Pablo
Molinero-Fernández, Nick McKeown, Stanford University
We have
studied the routing behavior in the Internet, and its evolution through time. The
goal is to obtain some heuristics that can be used to optimize any soft state
that is maintained in the network. We have done this work without having direct
access to the routing protocol exchanges along the paths that we have observed.
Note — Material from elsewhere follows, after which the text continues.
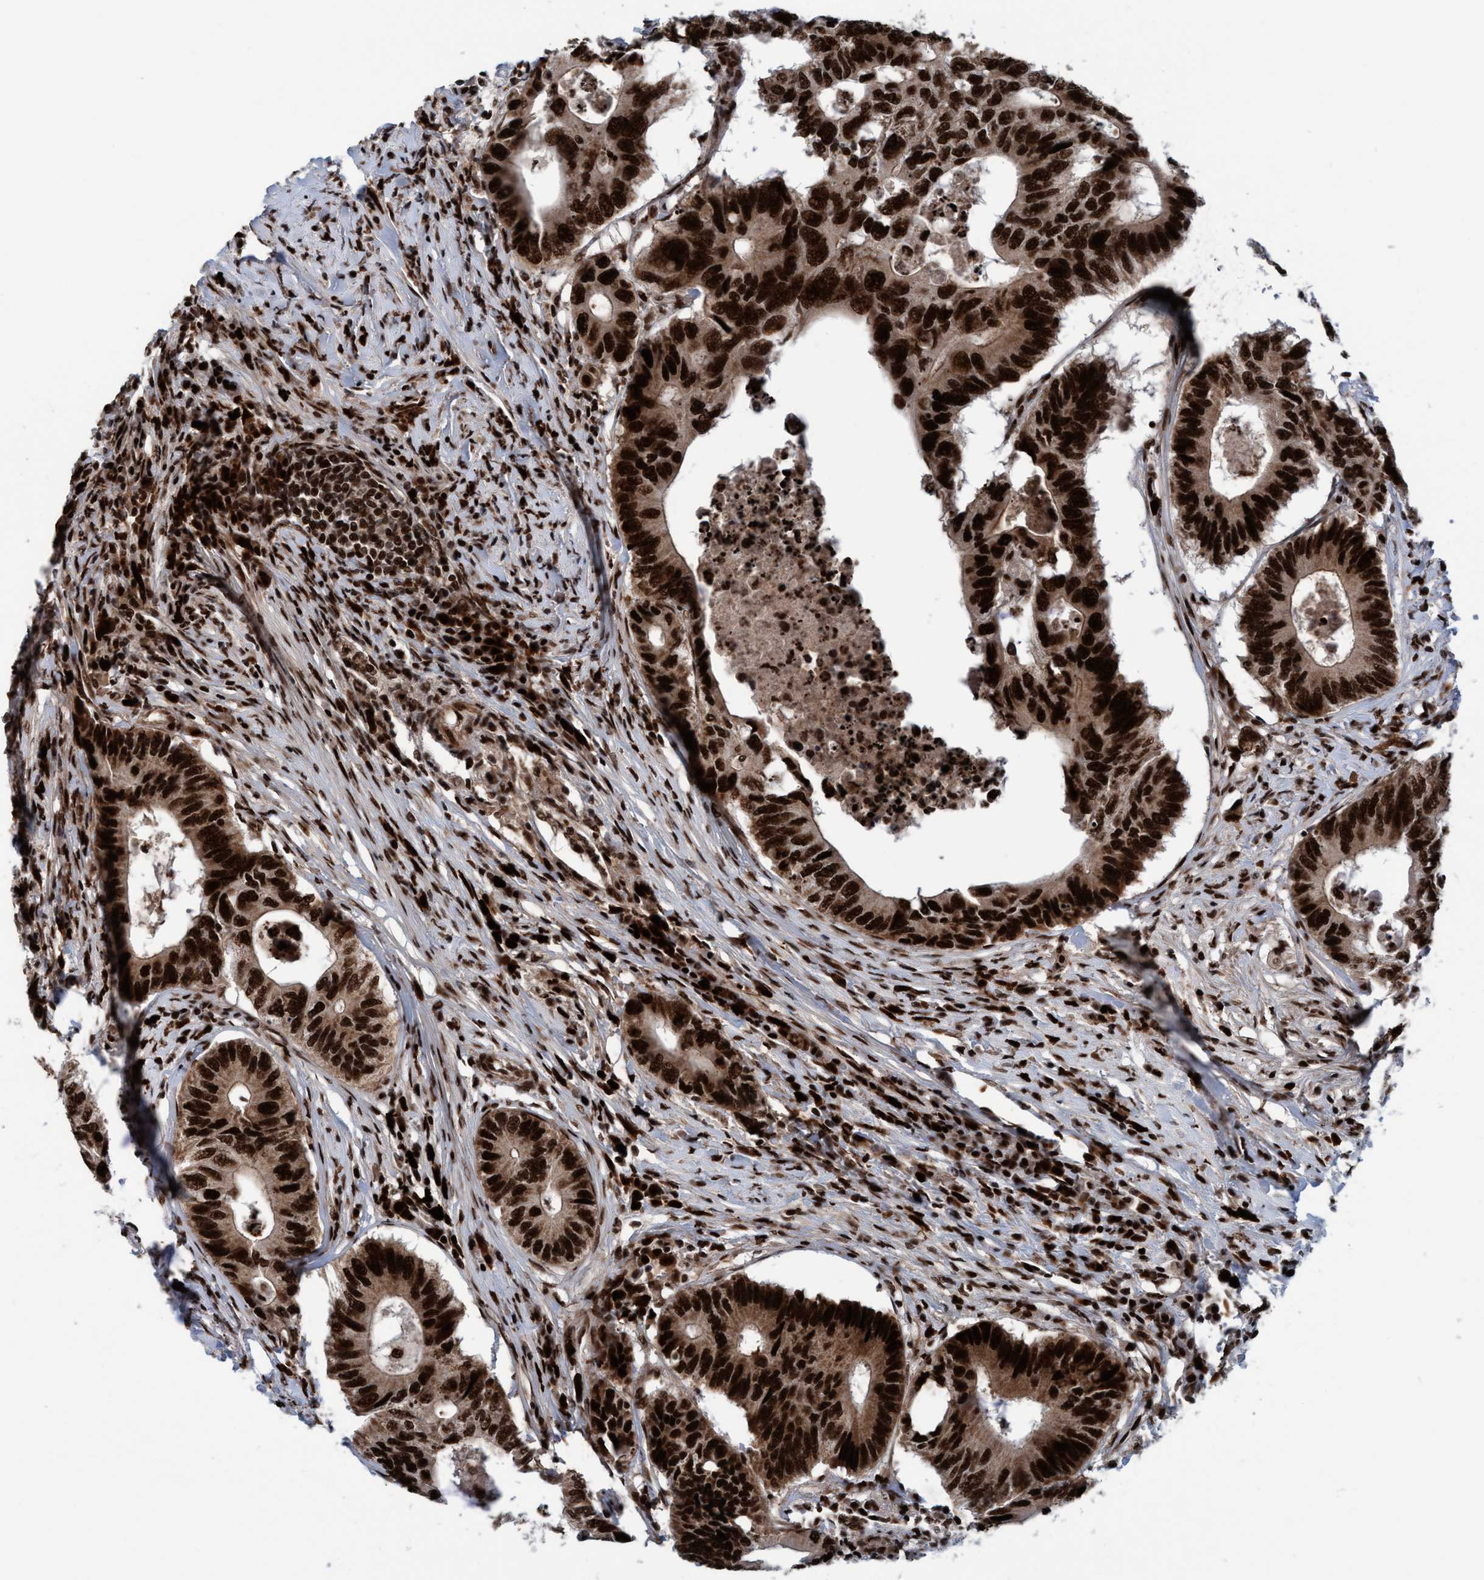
{"staining": {"intensity": "strong", "quantity": ">75%", "location": "nuclear"}, "tissue": "colorectal cancer", "cell_type": "Tumor cells", "image_type": "cancer", "snomed": [{"axis": "morphology", "description": "Adenocarcinoma, NOS"}, {"axis": "topography", "description": "Colon"}], "caption": "The photomicrograph exhibits a brown stain indicating the presence of a protein in the nuclear of tumor cells in adenocarcinoma (colorectal). (DAB IHC, brown staining for protein, blue staining for nuclei).", "gene": "TOPBP1", "patient": {"sex": "male", "age": 71}}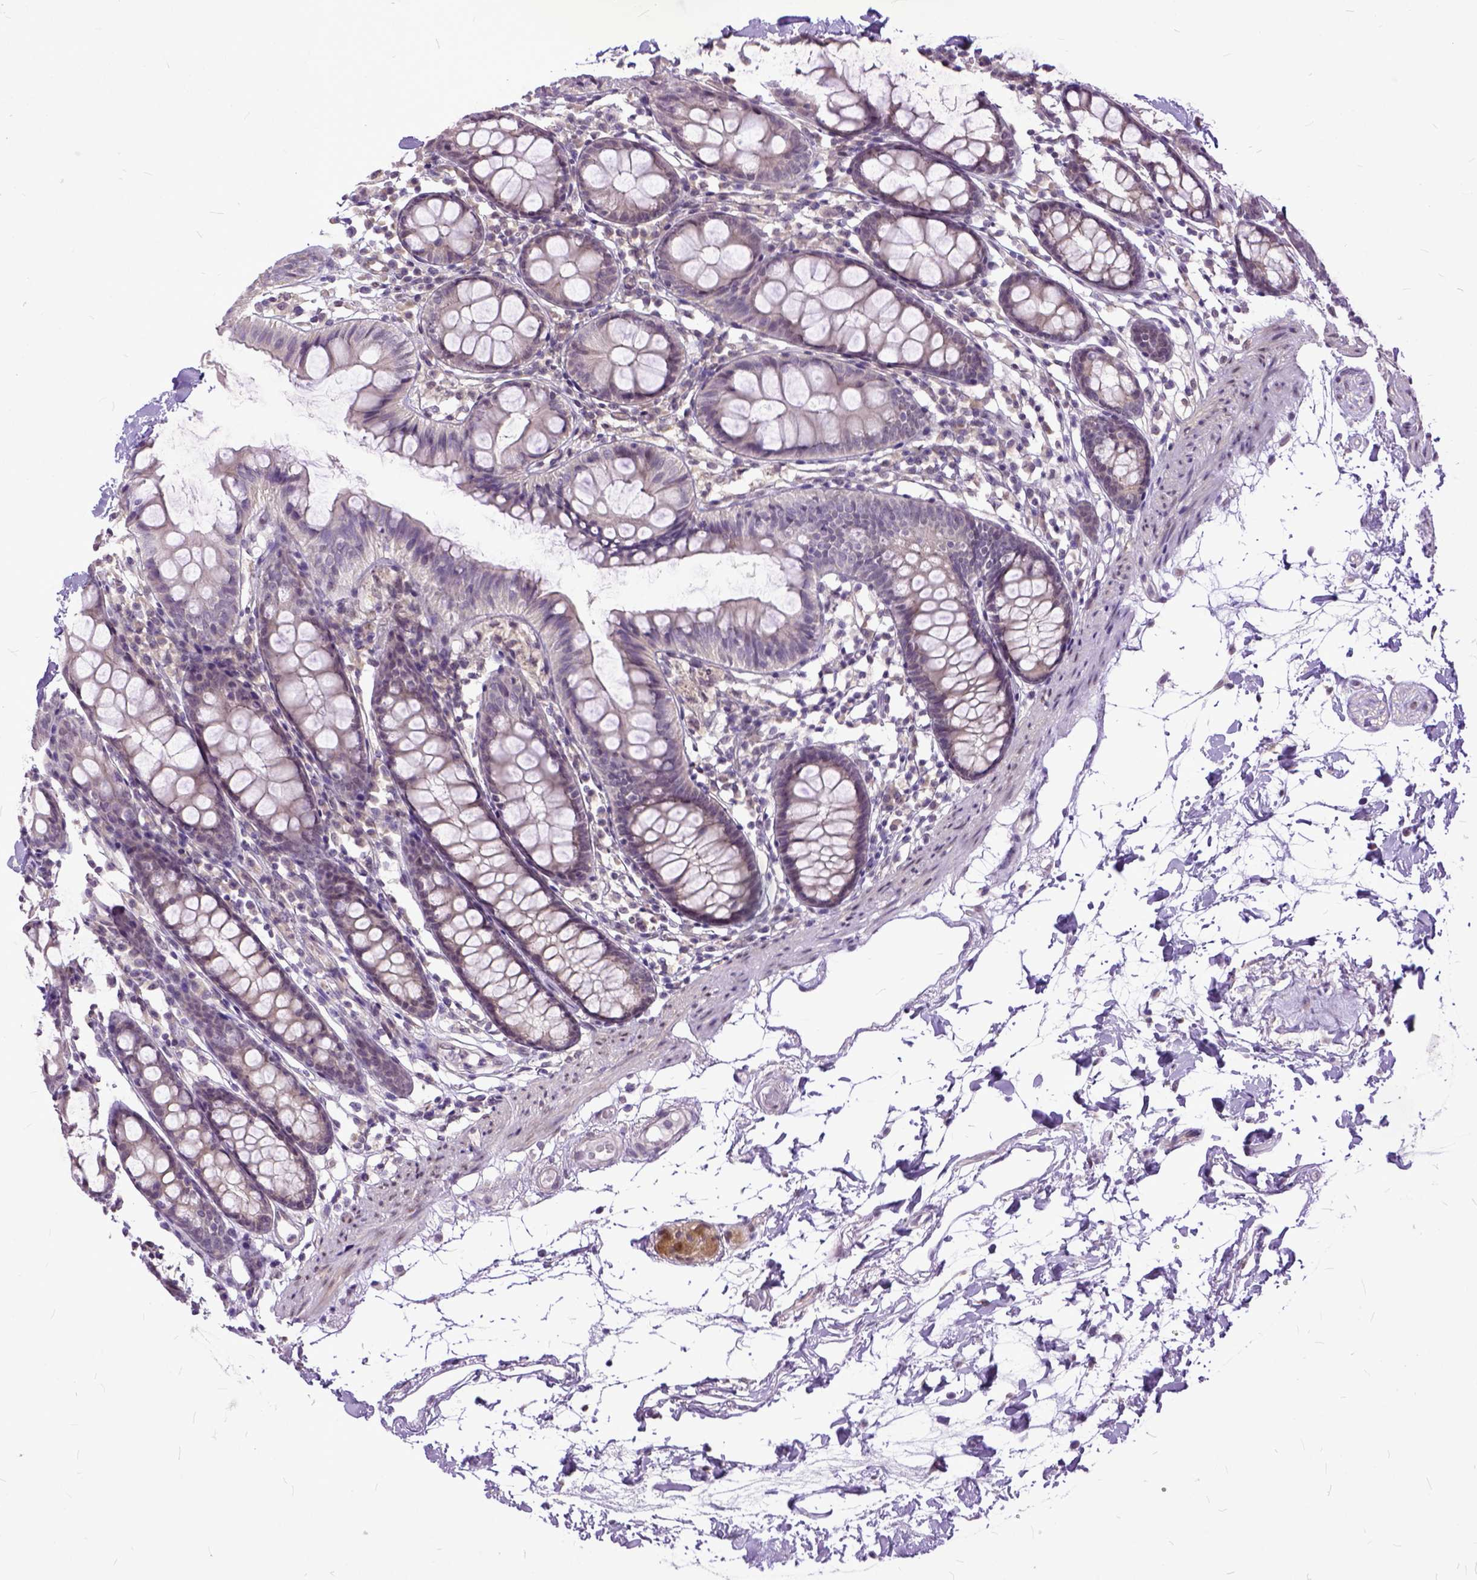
{"staining": {"intensity": "negative", "quantity": "none", "location": "none"}, "tissue": "colon", "cell_type": "Endothelial cells", "image_type": "normal", "snomed": [{"axis": "morphology", "description": "Normal tissue, NOS"}, {"axis": "topography", "description": "Colon"}], "caption": "This is a histopathology image of immunohistochemistry (IHC) staining of normal colon, which shows no expression in endothelial cells. Nuclei are stained in blue.", "gene": "TCEAL7", "patient": {"sex": "female", "age": 84}}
We analyzed packet traces and traceroute measurements from NLANR [1][2]. This method is similar to the one used by Vern
Paxson in 1994 and 1995 [5]. By using similar measurements we can see whether the
instability of the paths in the Internet has changed in recent years, as the
Internet has changed a lot since 1995. Among other things the network has grown
in size, traffic and capacity, and short HTTP bursts have become the dominant
type of traffic.
The
reliability and stability of the network is in many ways dictated by the
routing behavior. Analyzing this stability is important to locate and
understand the cause of some of the problems in the network. It is also very
useful in case we want to use some heuristics to design some network mechanism
or protocol. For example, if one wanted to maintain in the routers some
quality-of-service state that is bound to TCP flows, the inactivity timeouts
for releasing this state are determined by the probability of seeing a route
change or a connection failure during the lifetime of a TCP connection.
A way to
study the routing instabilities is done by observing the exchanges of routing
protocol messages between routers, as they reflect the view of the network that
routers have. Between 1997 and 1998 Labovitz, Ahuja and Jahanian [4] studied these routing protocol exchanges and the
incidence reports from the network operator. They state that the median mean
time between routes changes is between 16 hours and 1.8 days for inter-domain
changes (i.e. route changes spanning several domains) and between 55 and 72
minutes for intra-domain changes. If we consider TCP flows to last between 3
and 7 seconds, a flow will typically have a probability of 0.002-0.012% of
being rerouted for inter-domain routes, and 0.07-0.21% for intra-domain routes.
As for
connectivity failures, they are less common. The same authors report a median
mean time between failures between 8 and 11 days for inter-domain routes, and
between 25 and 45 days for intra-domain routes. The probabilities of seeing a
failure for a typical TCP flow will be around 3.2-10*10^-6 for inter-domain
routes, and 0.7-3.2*10^-6 for intra-domain routes.
However,
one does not always have access to the routing information that is exchanged between
the nodes in the network. In this case one has to resort to measurements on how
the packets themselves are treated by the network when there is a change in
routing. We used the program traceroute to see what routers are being
visited by the packets sent between two end hosts.
Between
1994 and 1995 Vern Paxson [5] performed traceroute measurements to study the
routing behavior of the network. He reports that about 2/3 of the routes remain
unchanged for over days or weeks. Paxson also found out that in 1995 (1994)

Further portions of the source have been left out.